A wayfinding digital signage kiosk running on the Sunshine State's most abundant natural resource is reducing the University of Florida's carbon footprint while assisting students and visitors outside of the school's college of engineering.
With an assist from solar farms strategically placed around campus and from Ireland's EcoTech Computers, UF recently deployed a solar-powered touchscreen kiosk at its Gainesville, Fla., campus.
The Eco solar kiosk is a self-contained system that draws its power requirements directly from a solar array and stores the collected energy in its 135AH deep cycle battery bank, allowing kiosk usability even in times of little to no sun exposure. Even the kiosk's fanless Intel Atom N270 processor and 21-inch LED high contrast monitor operate without the need for a traditional power supply.
The university gathers information from each solar farm and displays it directly on the kiosk, refreshing it every 15 minutes. The kiosk also provides wayfinding to each of the solar farms, along with access to the university's website.
The kiosk deployment was part of solar array project at the university, according to John Lawson, UF's physical plant department director, and is the first of its kind on the campus. To date, Lawson said that UF utilizes 185 kW worth of solar on campus, with another project in the works to add an additional 100 kW.
"In the future we may add more kiosks, but we are still gauging the reaction," he said. "So far it has been positive as far as the user interface and not adding any burden on the system."
Lawson explained that the project was an attempt to communicate with the local public, to provide information on how much energy the project produced and to offer more education on solar power.
"We searched the Web and as soon as we came across [EcoTech] it was the solution," Lawson said. "It met our needs of not requiring power and offering weather proofing. On the second note, it turned out to be a great way for wayfinding."
Peter McManus, owner and director of EcoTech Computers, said it was "refreshing to see an infrastructure like [UF] embracing new technology in the green kiosk sector."
The first Eco Kiosk was installed in July 2010, at the entrance to Western Europe's largest Norman castle, Trim Castle in Ireland. It provides 60,000 annual visitors with information about the castle and its surrounding areas.
Last year EcoTech partnered with Zivelo, an American kiosk manufacturing company, to distribute the Earth-friendly devices in the U.S. Zivelo CEO Ziver Birg said at the time of the partnership announcement that EcoTech's kiosks were at the "apex of green self-service technology, with each deployed terminal saving an average of 9.5 tons of carbon dioxide emissions per year."
The bulk of EcoTech's deplyments remain close to its headquarters in Ireland, but McManus expressed confidence in his product's ability to crack the increasingly green American market.

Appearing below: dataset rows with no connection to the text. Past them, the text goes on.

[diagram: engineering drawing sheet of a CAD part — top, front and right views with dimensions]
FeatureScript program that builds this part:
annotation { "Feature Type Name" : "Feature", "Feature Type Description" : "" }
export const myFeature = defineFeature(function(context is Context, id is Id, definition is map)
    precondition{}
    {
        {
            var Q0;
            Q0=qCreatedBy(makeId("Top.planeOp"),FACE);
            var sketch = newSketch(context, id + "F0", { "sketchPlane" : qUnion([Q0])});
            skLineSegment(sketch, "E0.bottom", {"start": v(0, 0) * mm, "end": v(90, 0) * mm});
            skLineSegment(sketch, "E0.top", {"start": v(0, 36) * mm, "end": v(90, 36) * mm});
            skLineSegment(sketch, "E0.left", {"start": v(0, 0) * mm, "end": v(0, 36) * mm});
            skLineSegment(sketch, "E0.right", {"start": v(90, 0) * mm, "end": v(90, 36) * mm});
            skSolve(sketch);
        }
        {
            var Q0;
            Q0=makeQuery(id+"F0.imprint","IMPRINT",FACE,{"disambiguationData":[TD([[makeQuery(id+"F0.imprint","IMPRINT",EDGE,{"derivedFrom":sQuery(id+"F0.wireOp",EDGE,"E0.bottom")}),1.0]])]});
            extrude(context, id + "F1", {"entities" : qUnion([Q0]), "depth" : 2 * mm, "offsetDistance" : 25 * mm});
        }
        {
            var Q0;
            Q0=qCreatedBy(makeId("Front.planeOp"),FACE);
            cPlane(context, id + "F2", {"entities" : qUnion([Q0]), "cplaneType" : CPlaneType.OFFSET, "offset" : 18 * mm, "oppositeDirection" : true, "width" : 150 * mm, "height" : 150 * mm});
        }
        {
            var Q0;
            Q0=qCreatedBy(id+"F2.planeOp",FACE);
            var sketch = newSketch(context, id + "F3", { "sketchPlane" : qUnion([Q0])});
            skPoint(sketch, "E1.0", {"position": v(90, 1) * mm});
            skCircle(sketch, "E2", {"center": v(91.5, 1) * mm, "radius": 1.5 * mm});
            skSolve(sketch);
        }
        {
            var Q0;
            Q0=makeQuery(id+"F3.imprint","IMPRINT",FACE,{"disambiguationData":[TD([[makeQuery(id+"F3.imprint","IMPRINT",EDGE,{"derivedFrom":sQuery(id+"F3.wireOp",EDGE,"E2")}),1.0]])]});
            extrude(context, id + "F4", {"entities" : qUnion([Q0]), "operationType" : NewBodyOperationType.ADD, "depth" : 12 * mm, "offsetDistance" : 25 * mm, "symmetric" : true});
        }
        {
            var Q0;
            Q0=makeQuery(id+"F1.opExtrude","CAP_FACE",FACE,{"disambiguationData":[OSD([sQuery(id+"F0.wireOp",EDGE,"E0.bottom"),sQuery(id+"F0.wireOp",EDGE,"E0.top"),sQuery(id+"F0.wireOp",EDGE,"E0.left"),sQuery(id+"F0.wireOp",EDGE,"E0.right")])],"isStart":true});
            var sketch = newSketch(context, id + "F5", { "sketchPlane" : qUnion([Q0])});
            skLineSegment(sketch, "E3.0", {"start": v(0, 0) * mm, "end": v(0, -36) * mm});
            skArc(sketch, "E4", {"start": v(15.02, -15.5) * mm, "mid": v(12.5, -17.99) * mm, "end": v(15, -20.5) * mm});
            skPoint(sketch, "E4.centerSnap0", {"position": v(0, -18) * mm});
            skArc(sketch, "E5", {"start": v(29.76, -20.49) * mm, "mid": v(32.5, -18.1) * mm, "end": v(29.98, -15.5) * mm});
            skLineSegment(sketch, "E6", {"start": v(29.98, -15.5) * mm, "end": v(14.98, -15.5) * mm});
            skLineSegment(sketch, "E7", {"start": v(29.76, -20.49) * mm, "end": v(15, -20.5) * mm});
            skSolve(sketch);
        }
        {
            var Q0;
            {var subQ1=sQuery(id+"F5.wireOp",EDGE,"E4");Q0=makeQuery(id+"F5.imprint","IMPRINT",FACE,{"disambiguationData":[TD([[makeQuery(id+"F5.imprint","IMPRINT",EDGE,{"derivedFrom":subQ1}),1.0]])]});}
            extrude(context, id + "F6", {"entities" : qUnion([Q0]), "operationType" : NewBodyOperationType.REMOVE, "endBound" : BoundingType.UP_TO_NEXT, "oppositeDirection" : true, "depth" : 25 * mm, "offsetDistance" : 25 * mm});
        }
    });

"We are just touching on the U.S. market," McManus said, "but the feedback I received when I went over to UF for the installation has been fantastic. The Gainesville tourist office expressed an interest in installing solar kiosks for visitors, as well as a utility company looking to deploy solar kiosks to provide information for renewable energy to schools. I think the U.S. market is willing to accept the use of solar kiosks as a solution to installation and running costs, as well as for reduction in carbon emissions."